Time Series Plots#

# Configuration and import
import pandas as pd
import matplotlib.pyplot as plt
import seaborn as sns
from IPython.display import display

sns.set_style("darkgrid")
sns.set(rc={'figure.figsize':(15, 5)})
# Read genereated signals
df = pd.concat(
    [
        pd.read_parquet("./data/output/asda.parquet"),
        pd.read_parquet("./data/output/sainsburys.parquet"),
        pd.read_parquet("./data/output/waitrose.parquet"),
        pd.read_parquet("./data/output/tesco.parquet"),
        pd.read_parquet("./data/output/morrison.parquet"),
        pd.read_parquet("./data/output/lidl.parquet"),
    ],
    axis=1,
)
# Apply rolling median to not make graph super noisy
df = df.rolling('7D').median()
# Massage data

df_unstacked = (
    df.unstack().rename("average_visit_time").reset_index(level=1).rename_axis("brand").reset_index()
)
df_market_share = (
    (df.div(df.sum(axis=1), axis=0) * 100)
    .unstack()
    .rename("market_share")
    .reset_index(level=1)
    .rename_axis("brand")
    .reset_index()
)
# Some helper plot functions
def plot_visit_time_per_capita(df):
    sns.lineplot(df, hue="brand", x="datestamp", y="average_visit_time")
    fig = plt.gcf()
    fig.autofmt_xdate(rotation=20)
    ax = plt.gca()
    ax.legend(loc="center left", bbox_to_anchor=(1, 0.5))
    plt.title("Visit time per panel capita")
    plt.ylabel("Visit time per panel capita \n (minutes per panel population)")
    plt.xlabel("Date")
    plt.ylim(0, 0.8)


def plot_market_share(df, ylim_max: int = 45):
    sns.lineplot(df, hue="brand", x="datestamp", y="market_share")
    fig = plt.gcf()
    fig.autofmt_xdate(rotation=20)
    ax = plt.gca()
    ax.legend(loc="center left", bbox_to_anchor=(1, 0.5))
    plt.title("Market share by visit time per panel capita")
    plt.ylabel("Market Share (%)")
    plt.xlabel("Date")
    plt.ylim(0, ylim_max)


def plot_market_share_pct_change(df):
    df_monthly = (
        df.groupby(
            [
                "brand",
                (
                    (
                        df["datestamp"]
                        # NOTE: Add one day if month start because month begin date offset will shift to previous
                        #       month otherwise.
                        + pd.Timedelta("1D") * df["datestamp"].dt.is_month_start
                    )
                    - pd.offsets.MonthBegin()
                ),
            ]
        )["market_share"]
        .mean()
        .reset_index()
    )

    df_monthly_market_share_merged = pd.merge(
        df_monthly.assign(cmp_datestamp=df_monthly["datestamp"].apply(lambda x: x.replace(year=x.year + 1))),
        df_monthly,
        how="inner",
        left_on=["cmp_datestamp", "brand"],
        right_on=["datestamp", "brand"],
        suffixes=("_current", "_next"),
    )

    df_monthly_market_share_merged["market_share_pct_change"] = (
        df_monthly_market_share_merged["market_share_next"]
        / df_monthly_market_share_merged["market_share_current"]
        - 1
    ) * 100

    sns.lineplot(df_monthly_market_share_merged, hue="brand", x="datestamp_next", y="market_share_pct_change")
    fig = plt.gcf()
    fig.autofmt_xdate(rotation=20)
    ax = plt.gca()
    ax.legend(loc="center left", bbox_to_anchor=(1, 0.5))
    plt.title("YoY Change of market share by visit time per panel capita")
    plt.ylabel("Market Share change (%)")
    plt.xlabel("Date")

Visit time per capita for all 6 brands#

Let’s start with a simple plot of all time series.

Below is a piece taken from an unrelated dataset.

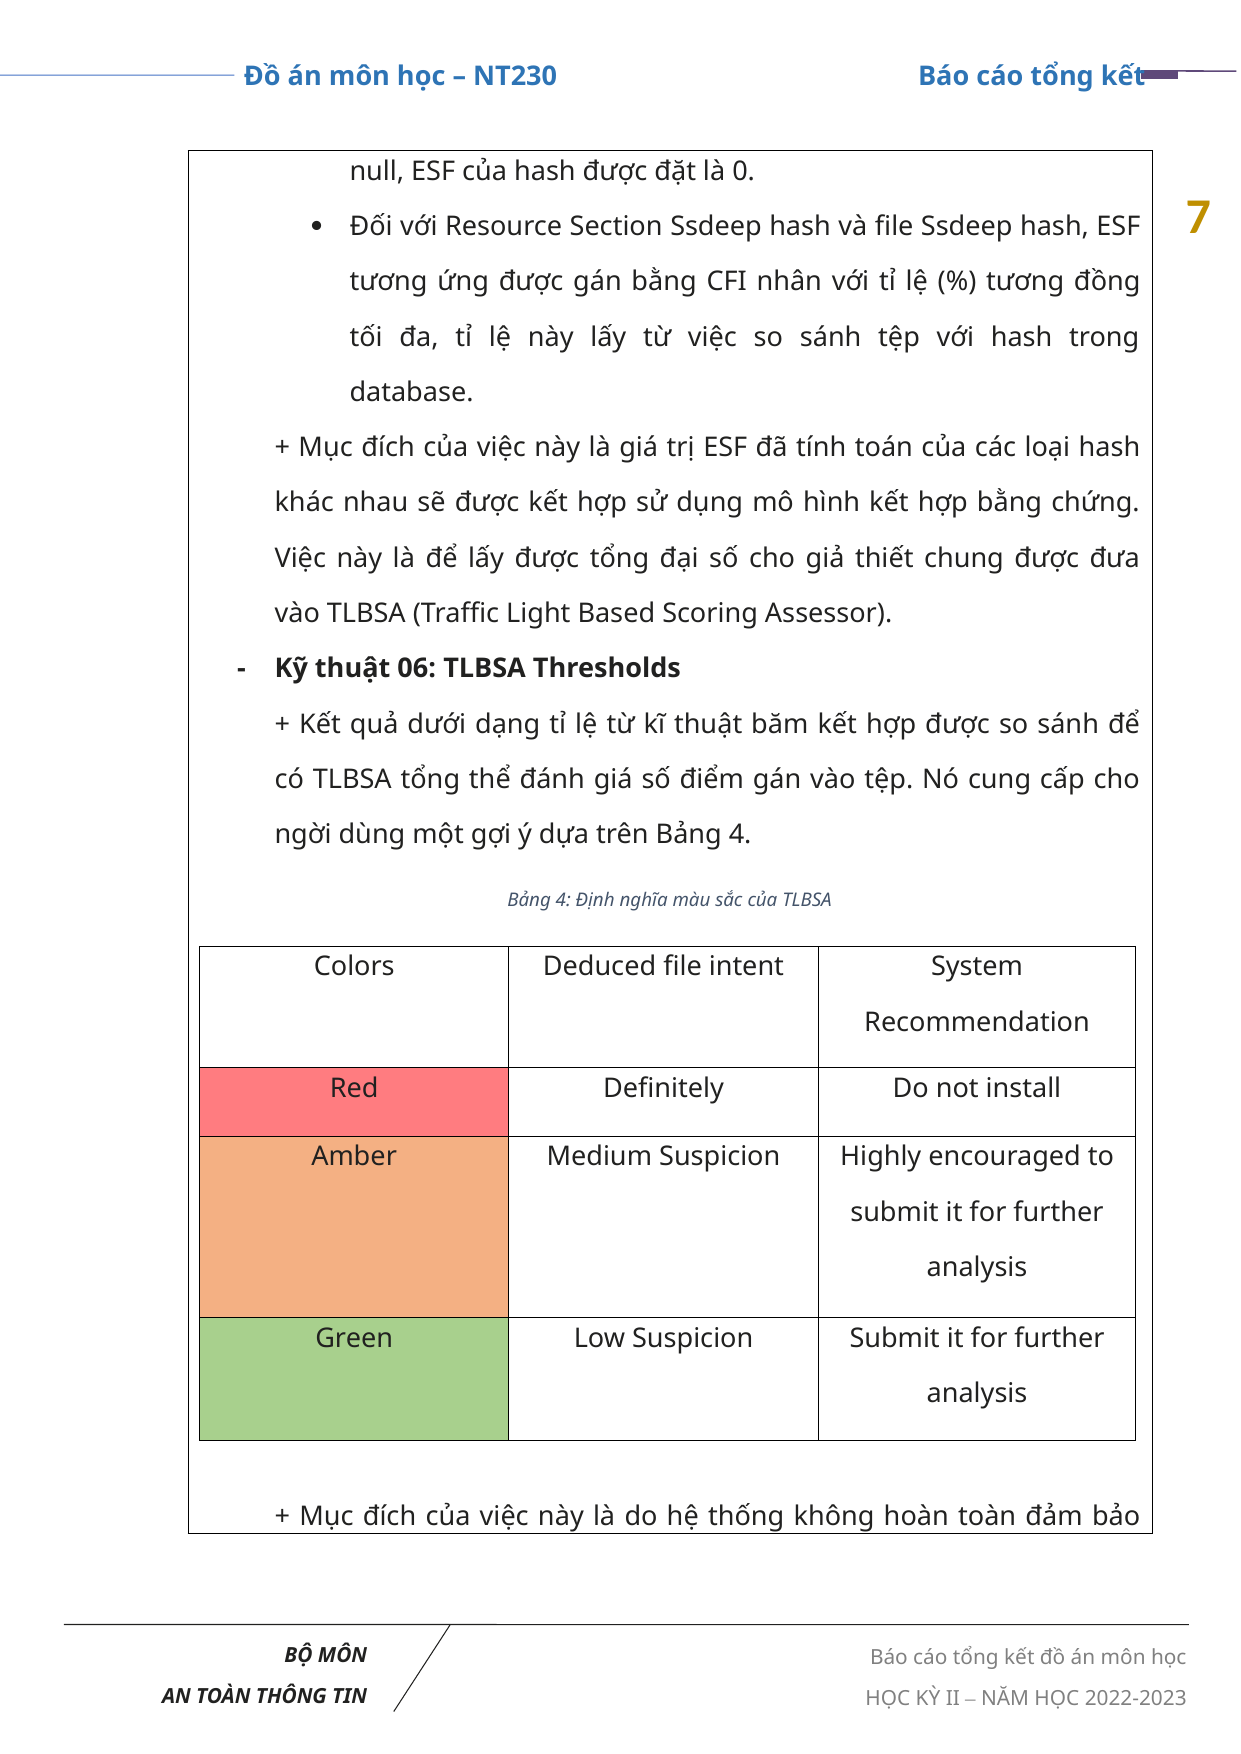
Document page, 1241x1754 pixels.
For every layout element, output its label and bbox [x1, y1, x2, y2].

plot_visit_time_per_capita(df_unstacked)
_images/b003b-time-series-plot_6_0.png

Spikes before the new year correspond to shopping behaviour prior to Christmas, this is somewhat expected.

Market share of visit time per capita for all 6 brands#

To provide a better cross-sectional view of what’s going on with the same data, we divide each series with the sum of all series.

plot_market_share(df_market_share)
_images/b003b-time-series-plot_9_0.png

Observation 1: Spikes before the new year in the previous graph is not visibile anymore. This is a good sanity check.

Observation 2: Asda seems to be slightly higher than expected and Waitrose is slightly lower than expected.

We suspect this is because our metric is visit time per capita, instead of spend (per capita or otherwise), spend per unit time of ASDA is believed to be lower based on anecdotal experiencem, likewise, this also explains why visit time per panel capita of Waitrose seems to be lower than expected.

YoY change of market share of visit time per capita for all 6 brands#

plot_market_share_pct_change(df_market_share)
_images/b003b-time-series-plot_12_0.png

Visit time per capita for Sainsbury’s, Tesco and Morrison#

We pick the three supermarket brands that should have similar “spend per unit time” for further inspection.

# Filter for Sainsbury's, Tesco and Morrison and massage data
df_stm = df[["sainsburys", "tesco", "morrison"]]

df_stm_unstacked = (
    df_stm.unstack().rename("average_visit_time").reset_index(level=1).rename_axis("brand").reset_index()
)
df_stm_market_share = (
    (df_stm.div(df_stm.sum(axis=1), axis=0) * 100)
    .unstack()
    .rename("market_share")
    .reset_index(level=1)
    .rename_axis("brand")
    .reset_index()
)
plot_visit_time_per_capita(df_stm_unstacked)
_images/b003b-time-series-plot_15_0.png

No additional remarks to be made.

Market share of visit time per capita for Sainsbury’s, Tesco and Morrison#

Repeat of the cross-sectional study done above.

plot_market_share(df_stm_market_share, ylim_max=60)
_images/b003b-time-series-plot_18_0.png

No additional remarks to be made.

YoY change of market share of visit time per capita for Sainsbury’s, Tesco and Morrison#

plot_market_share_pct_change(df_stm_market_share)
_images/b003b-time-series-plot_21_0.png